Quiet outside. Not a sound.
It's the best part of the day because the silence enshrines those who aren't sleeping yet. It is a holy sensation to realize that the only light in the dark comes from where you are.
I often imagine a passer-by peeking, unseen, into our kitchen: he will see the cotton tablecloth and a pinkish light from the lantern, and he will think of the scene as a warm Kincade indoor setting.
It doesn't stop and it's not the refrigerator fan. The walls and the ceilings shake.
C.'s hand, gently holding mine from the nearest side of the table, has now a firmer grip. I get up prompting her to do the same, and I say, "Come". I open the door leading to the terrace and fire-escape, but we just stand underneath the door jamb. The rumble is much louder from outside.
C. doesn't understand why we're not rushing in the yard, so I say, "Trust me".
She is holding me tight leaning her head against my chest, and I hold her tight too.
I see a cat bolting scared across the back street from the backyard.
And it's gone: "See? We're still here together".
No big deal, really. I'm used to it, but the rumble, with its soft and caring muffled sound, still manages to form in me a sensation of deep disquietude.

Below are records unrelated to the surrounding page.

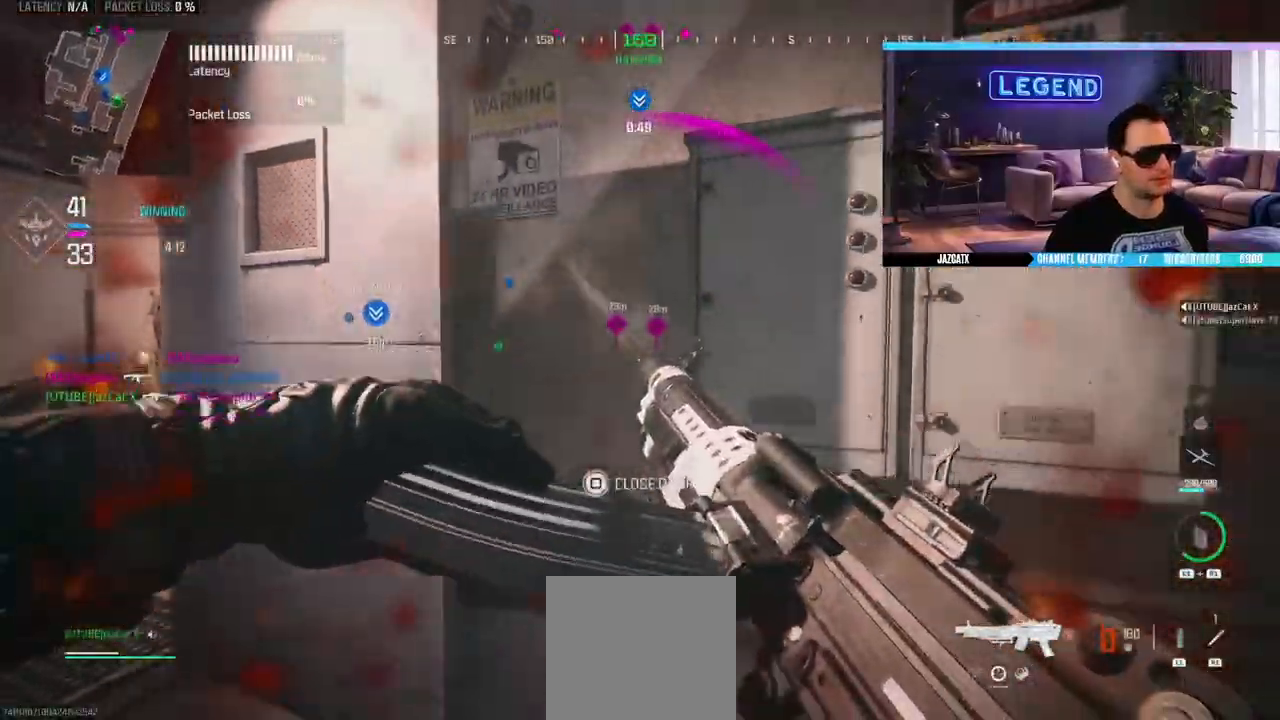
{"buttons": [], "left_stick": "center", "right_stick": "center", "events": [[67, "SQUARE", "up"], [333, "left_stick", "center"], [350, "SQUARE", "down"], [483, "SQUARE", "up"]]}
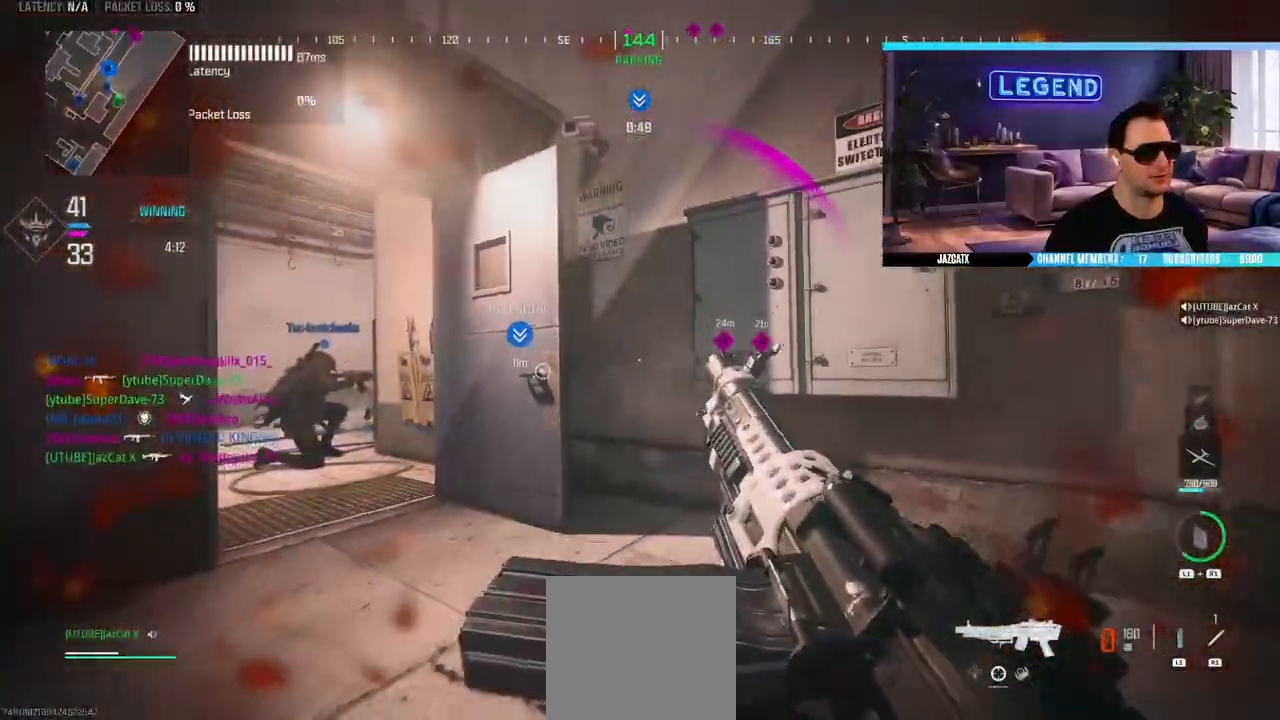
{"buttons": [], "left_stick": "up-right", "right_stick": "center", "events": [[83, "left_stick", "down-right"], [317, "left_stick", "center"], [500, "left_stick", "up-right"]]}
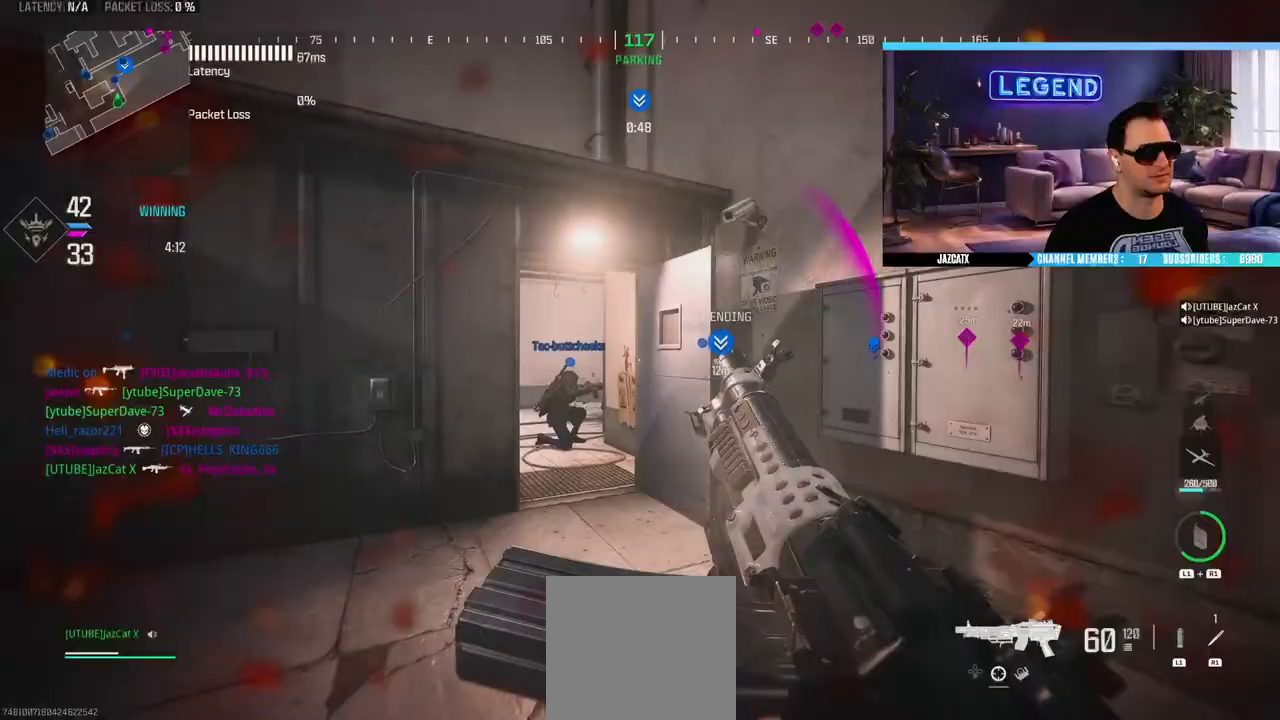
{"buttons": [], "left_stick": "center", "right_stick": "center", "events": [[183, "left_stick", "right"], [283, "left_stick", "center"], [350, "L1", "down"], [417, "L1", "up"]]}
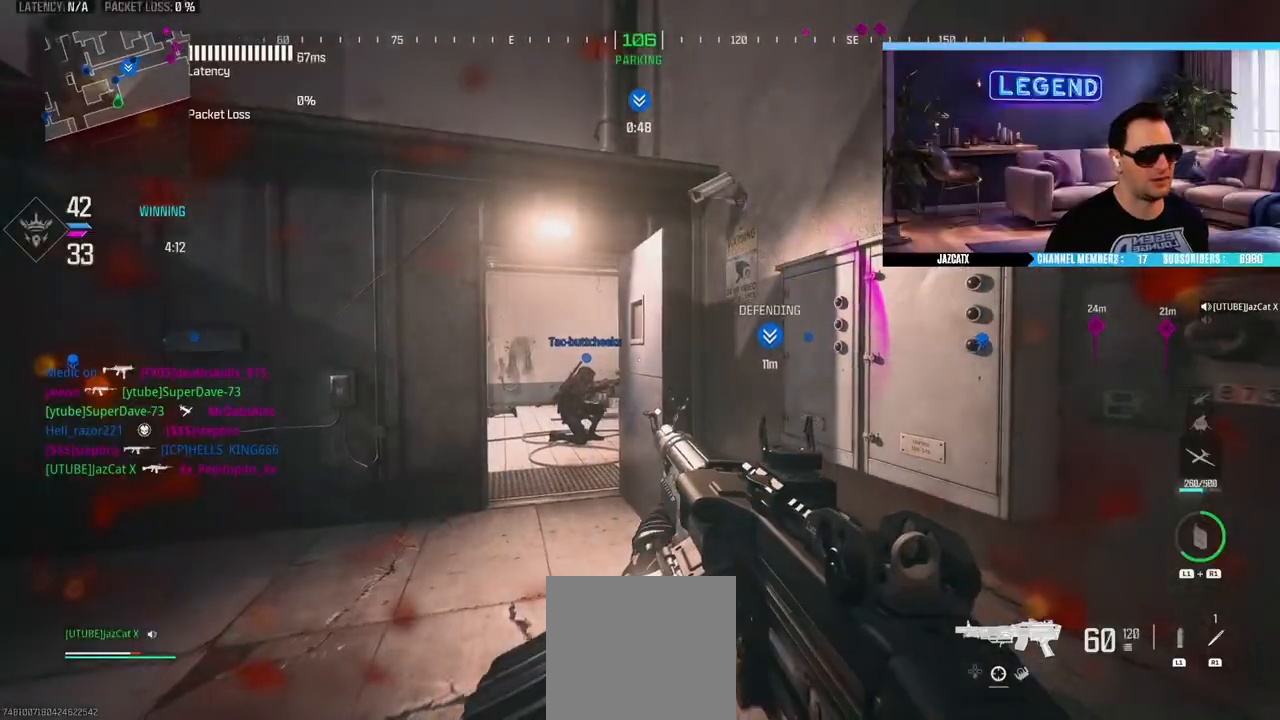
{"buttons": ["L3"], "left_stick": "up", "right_stick": "center", "events": [[17, "left_stick", "down-right"], [200, "left_stick", "down"], [217, "R1", "down"], [400, "R1", "up"], [433, "left_stick", "up"], [467, "L3", "down"]]}
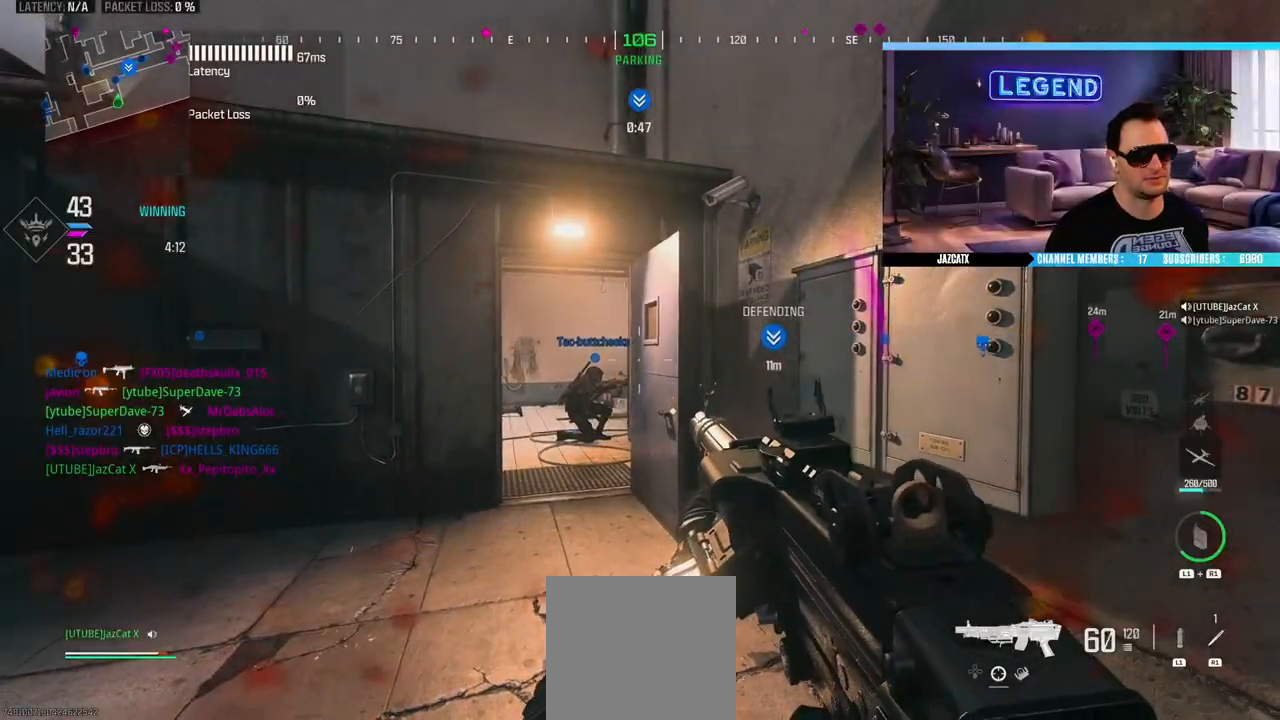
{"buttons": ["L3"], "left_stick": "up-left", "right_stick": "center", "events": [[67, "R1", "down"], [83, "L3", "up"], [150, "L3", "down"], [167, "R1", "up"], [300, "L3", "up"], [350, "L3", "down"], [350, "left_stick", "up-left"], [417, "SQUARE", "down"], [500, "SQUARE", "up"]]}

I used to be very fascinated by Jung's description of the human psyche as linked to the geology of the earth.
What if the quake was but a perturbation of the soul? Mine, maybe, or her's, or someone else's, or, rather, of a wider collective conscience?
This happened last night at 12.22am and lasted for about fifteen seconds.
Have you ever experienced an earthquake, or a temblor? Which aspect of it scares you the most?